Status3: Combine death due to causes other than those mentioned above as death due to other causes.

And we plot the corresponding cumulative incidence functions as follows:

prostateCancerSub$status1 <- ifelse(prostateCancerSub$Status == "dead - prostatic ca" | prostateCancerSub$Status == "dead - other ca", 1, 0)
prostateCancerSub$status2 <- ifelse(prostateCancerSub$Status == "dead - cerebrovascular" | prostateCancerSub$Status == "dead - heart or vascular", 1, 0)
prostateCancerSub$status3 <- ifelse(prostateCancerSub$Status != "dead - prostatic ca" & prostateCancerSub$Status != "dead - other ca" & prostateCancerSub$Status != "dead - cerebrovascular" & prostateCancerSub$Status != "dead - heart or vascular" & prostateCancerSub$Status != "alive", 1, 0)

fit1 <- survfit(Surv(Time, status1) ~ 1, prostateCancerSub)
fit2 <- survfit(Surv(Time, status2) ~ 1, prostateCancerSub)
fit3 <- survfit(Surv(Time, status3) ~ 1, prostateCancerSub)

df1 <- data.frame(x = fit1$time, y = 1 - fit1$surv)
df2 <- data.frame(x = fit2$time, y = 1 - fit2$surv)
df3 <- data.frame(x = fit3$time, y = 1 - fit3$surv)

ggplot() + 
  geom_step(data = df1, aes(x = x, y = y, color = "Death due to cancer")) + 
  geom_step(data = df2, aes(x = x, y = y, color = "Death due to vscular disease")) + 
  geom_step(data = df3, aes(x = x, y = y, color = "Death due to other causes")) + 
  labs(title = "Estimated Cumulative Incidence Functions for Different Causes of Death", x = "Time (months)", y = "Estimated F(t)") + 
  theme_minimal() + 
  theme(panel.grid =element_blank()) + 
  theme(axis.line = element_line(size=0.5, colour = "black")) + 
  theme(plot.title = element_text(hjust = 0.5, size = 14), axis.title = element_text(size = 14), 
        axis.text.x = element_text(size = 11), axis.text.y = element_text(size = 12), legend.position = 'bottom')
## Warning: The `size` argument of `element_line()` is deprecated as of ggplot2 3.4.0.
## ℹ Please use the `linewidth` argument instead.
## This warning is displayed once every 8 hours.
## Call `lifecycle::last_lifecycle_warnings()` to see where this warning was
## generated.

According to the plot above, we find that the probability of dying due to cancer is \(\approx0.504\), the probability of dying due to vascular disease is \(\approx0.362\) and the probability of dying due to other causes is \(\approx0.241\) at 76 months.
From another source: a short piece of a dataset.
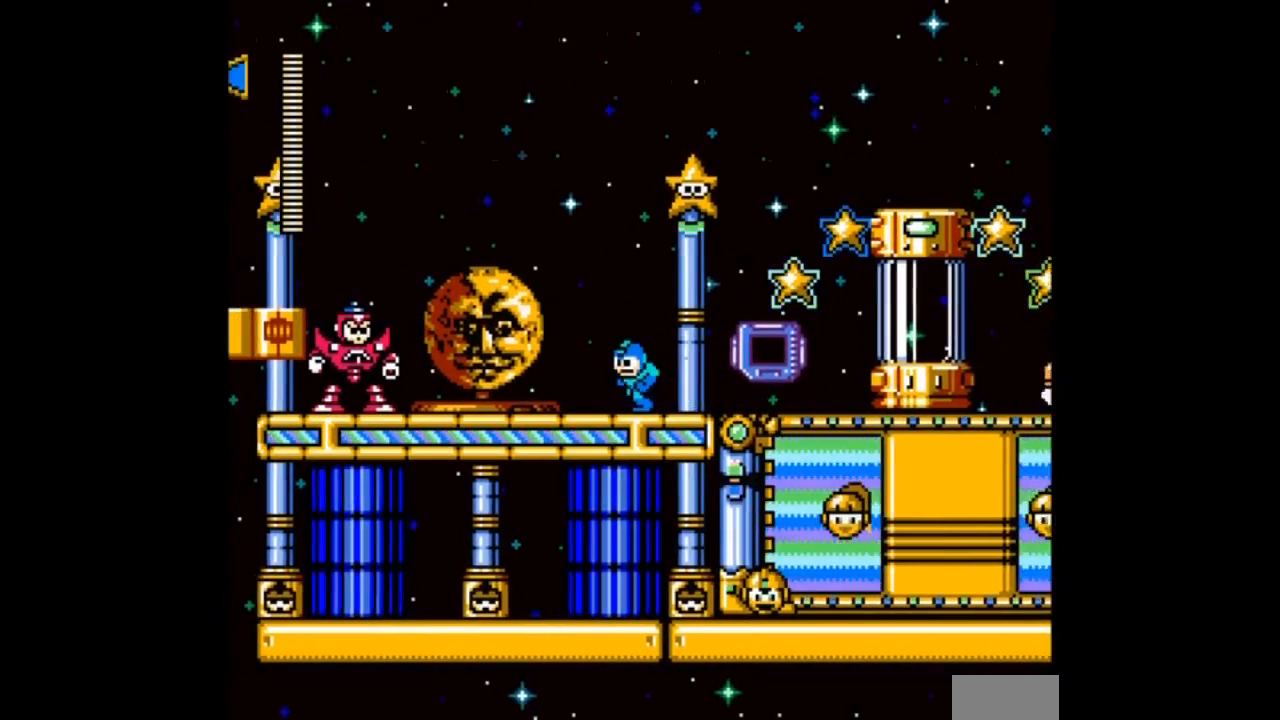
{"buttons": ["DPAD_LEFT"], "events": []}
And the sum of three probabilities is \(\approx1.107>1\), which indicates that the estimates of probability exist biases.

Question 3.2

Consider the competing risks, the estimated cumulative incidence functions are given by

state.cp <- rep(0, nrow(prostateCancerSub))
state.cp[prostateCancerSub$Status == "dead - prostatic ca" | prostateCancerSub$Status == "dead - other ca"] <- 1
state.cp[prostateCancerSub$Status == "dead - cerebrovascular" | prostateCancerSub$Status == "dead - heart or vascular"] <- 2
state.cp[!(prostateCancerSub$Status %in% c("dead - prostatic ca", "dead - other ca", "dead - cerebrovascular", "dead - heart or vascular", "alive"))] <- 3
prostateCancerSub$state.cp <- state.cp

fit_cp <- survfit(Surv(Time, factor(state.cp)) ~ 1, prostateCancerSub)
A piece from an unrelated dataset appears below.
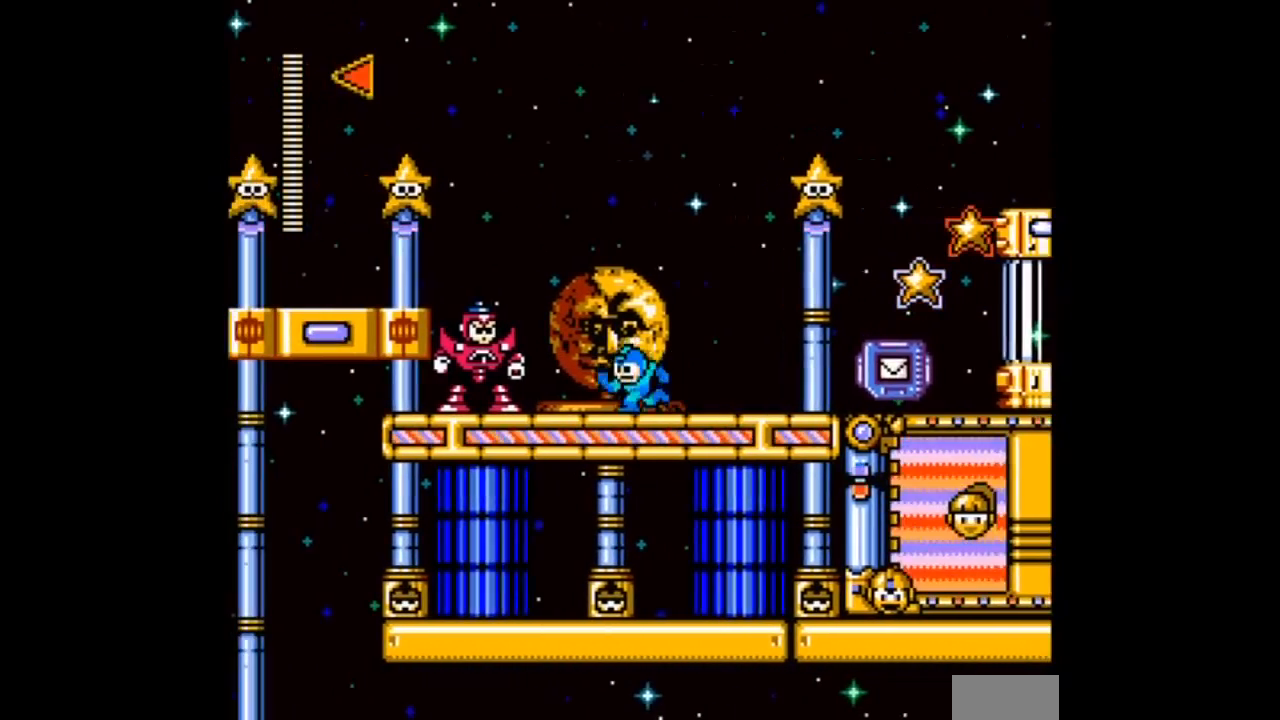
{"buttons": [], "events": [[33, "DPAD_LEFT", "up"]]}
ggplot(data.frame(x = fit_cp$time, y1 = fit_cp$pstate[, 2], y2 = fit_cp$pstate[, 3], y3 = fit_cp$pstate[, 4]), aes(x)) +
  geom_step(aes(y = y1, colour = "Death due to cancer")) + 
  geom_step(aes(y = y2, colour = "Death due to vscular disease")) +
  geom_step(aes(y = y3, colour = "Death due to other causes")) + 
  labs(title = "Estimated Cumulative Incidence Functions for Different Causes of Death", x = "Time (months)", y = "Estimated F(t)") + 
  theme_minimal() + 
  theme(panel.grid =element_blank()) + 
  theme(axis.line = element_line(size=0.5, colour = "black")) + 
  theme(plot.title = element_text(hjust = 0.5, size = 14), axis.title = element_text(size = 14), 
        axis.text.x = element_text(size = 11), axis.text.y = element_text(size = 12), legend.position = 'bottom')
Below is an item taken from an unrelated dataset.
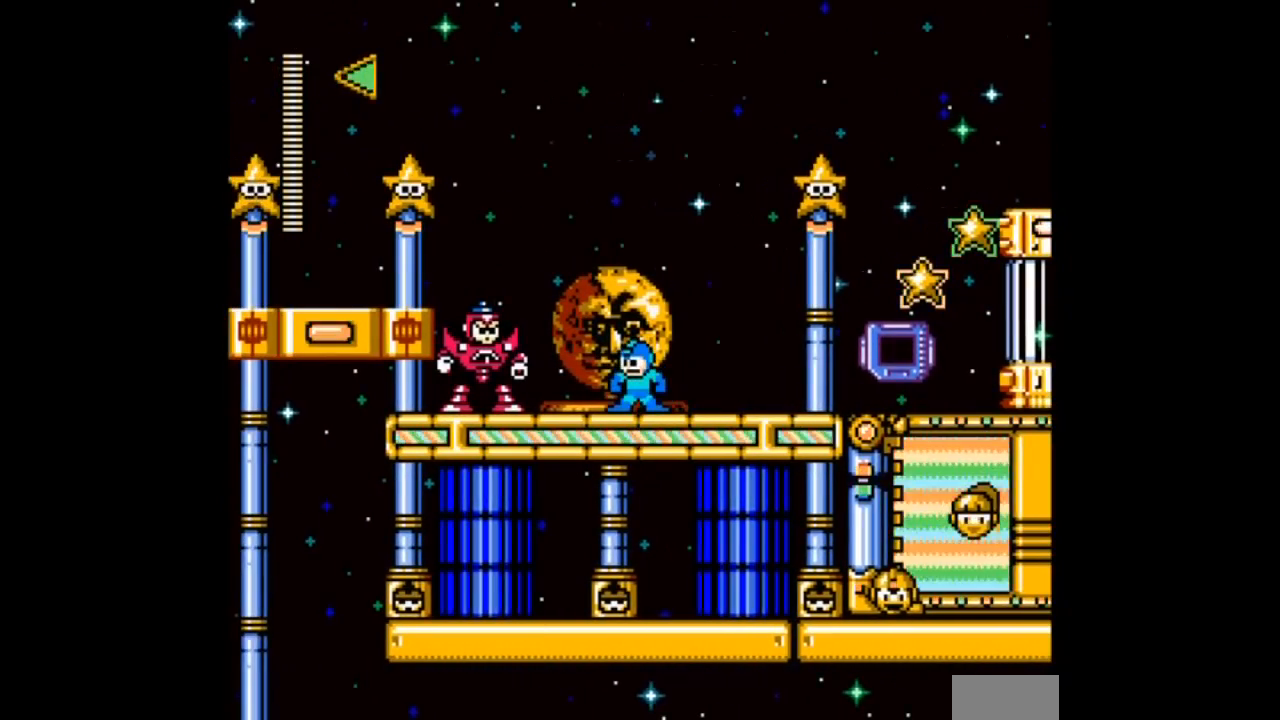
{"buttons": ["DPAD_LEFT"], "events": [[67, "DPAD_LEFT", "down"]]}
According to the plot above, we find that the probability of dying due to cancer is \(\approx0.352\), the probability of dying due to vascular disease is \(\approx0.258\) and the probability of dying due to other causes is \(\approx0.152\) at 76 months. Compared the result with question 3.1, we find that the probabilities of all three types of death are smaller. We correct the biases in question 3.1.